Tinsel Town

 

From The Washington Post (February 20, 2000)

by Peter McCarthy

In his latest novel, Douglas Coupland -- author of, among other pop primers, Generation X, Microserfs and Girlfriend in a Coma -- again braves the Zeitgeist to capture our celebrity-worshipping culture. Specifically, he explores the outsized "real lives" of celebrities and those who cling to their marginal associations with stardom. I use the word "brave" because in capturing so precise a moment (in a book no less) Coupland risks near-instant obsolescence. But he is unafraid -- his Miss Wyoming basically, though not literally, is the fictional rendering of what might have happened had Don Simpson (the high-living producer of "Top Gun" and "Days of Thunder") and JonBenet Ramsey lived and met.

Susan Colgate, the former kiddy pageant winner of the title, has had quite a past few years.

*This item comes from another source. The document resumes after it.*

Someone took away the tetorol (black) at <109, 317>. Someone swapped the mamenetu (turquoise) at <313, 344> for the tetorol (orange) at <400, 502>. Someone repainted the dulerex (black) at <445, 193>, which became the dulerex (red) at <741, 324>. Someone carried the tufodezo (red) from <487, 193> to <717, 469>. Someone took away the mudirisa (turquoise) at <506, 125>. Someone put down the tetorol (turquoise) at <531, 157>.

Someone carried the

Walking away unharmed from an airline wreck, and realizing nobody knew she had survived, Susan went underground to escape her fringe celeb life: no more cheesy commercials, no more B movies, no more monstrously overbearing pageant mom, no more flings with married agents, no more closeted rock star hubbies -- just being Susan. And, of course, searching for herself, after a life that included a stint as the shut-inhausfrau of a former pageant judge -- a marriage resulting in a child.

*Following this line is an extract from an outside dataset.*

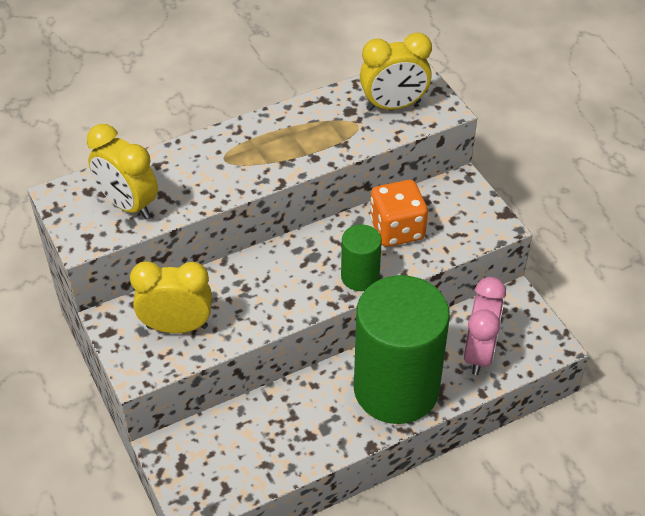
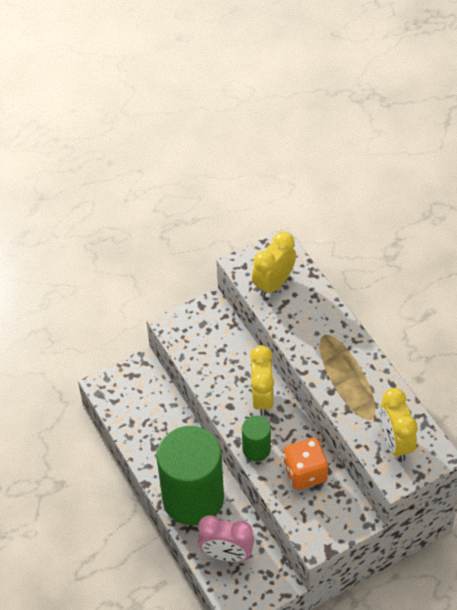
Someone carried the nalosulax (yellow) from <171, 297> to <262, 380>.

When schlock action-flick producer John Johnson bottomed out (too much coke, too many hookers, you know the deal), he was hospitalized and, while falling in and out of anesthetized sleep, experienced a vision -- or at least what he thought was a vision: Susan Colgate rising from the TV screen and speaking to him, urging him to drop his material wants and seek . . . well, something. Something big. Something like the truth. Something like himself. John decided it was "Into the Wild" time, emptying his wallet and setting out to live off the land.

At the opening of Miss Wyoming, they're both back from their misadventures. John spots Susan sitting across from him at an insider L.A. eatery and makes his way over to her table. He introduces himself and suggests they take a walk. Despite his recent Jon Krakauer-worthy jaunt, John's in a funk. Problem is, while he did manage to lose the cocaine and kinky sex that in the past had got him out of bed in the morning, he failed to find himself. Even "Megaforce," his latest mega-hit, can't stop his worryingaloud:

"I wonder, Hey, John Johnson, you've pretty much felt all the emotions you're ever likely to feel, and from here on it's reruns. And that totally scares me."

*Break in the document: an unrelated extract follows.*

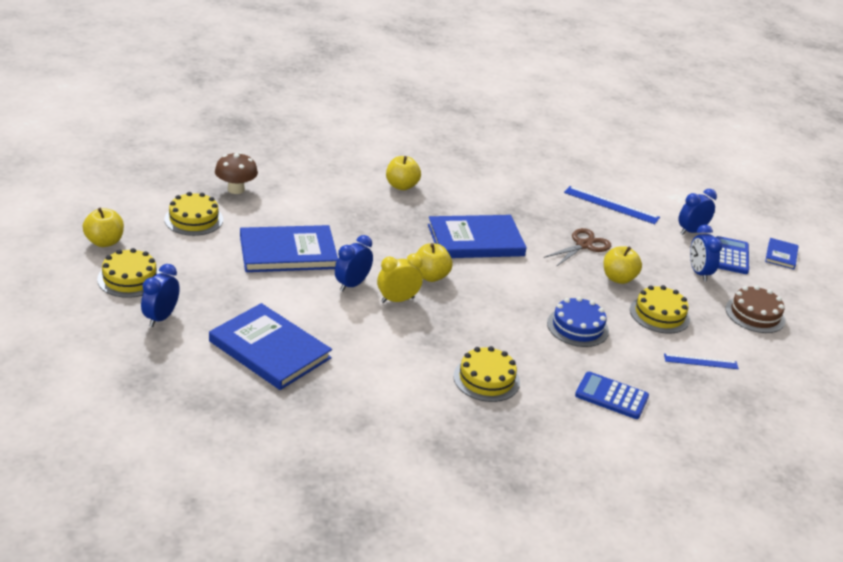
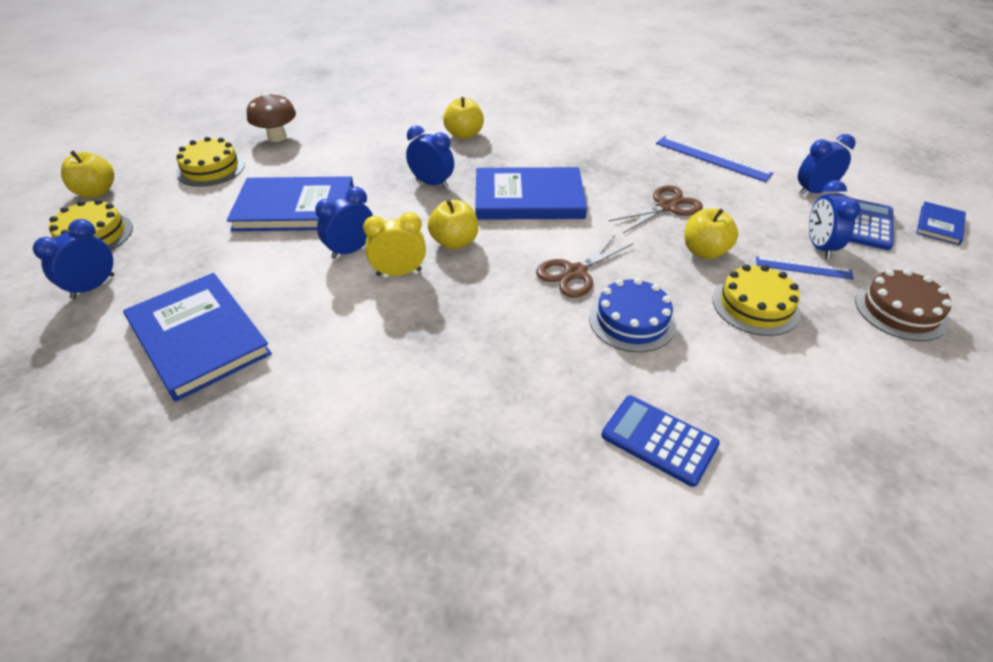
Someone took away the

John's clearly looking for something beyond the L.A. lush life, and it is quickly apparent that, in Susan Colgate, he believes he's found it.

Susan feels the same. This meeting of the two reinvented Hollywood veterans provides both bookends to Coupland's yarn. What's in between, as John Johnson might say, is back story. Mostly Susan's back story. As she tells John, "what happened after the crash is a much better story."

Suffice it to say that a lot happens, and quite quickly. Coupland reveals his characters' histories in a fast-cut manner that will have readers being shot back and forth in time like yo-yos: Meet mom from hell, Susan's biggest fan, her fortune teller, the former pageant judge turned mail frauder; meet John's partner, his wife, the twin hookers, and so on. The technique can be trying, but Coupland keeps the narrative on target, weaving his plotlines into a mildly diverting, dysfunctional-family kidnap caper. While the payoff is barely worth the effort, I was forced to marvel at his storytelling verve and inventive prose style.

But Miss Wyoming lacks a theme. From the moment Susan and John meet, Coupland is all too clearly heading toward the all-American conclusion that the past can be transcended, that re-invention works. How successful he is depends on whether readers consider his broadly painted characters to be manically detailed fictional re-creations of stars -- or mere stereotypes. Unfortunately, to this reader they came across as the latter. Archetypes or stereotypes? Perhaps they're necessarily both, and the shortcomings of Miss Wyoming are less a result of Coupland's writing than of his choice of subject matter.

Peter McCarthy has also written for the San Francisco Chronicle and the Boston Review.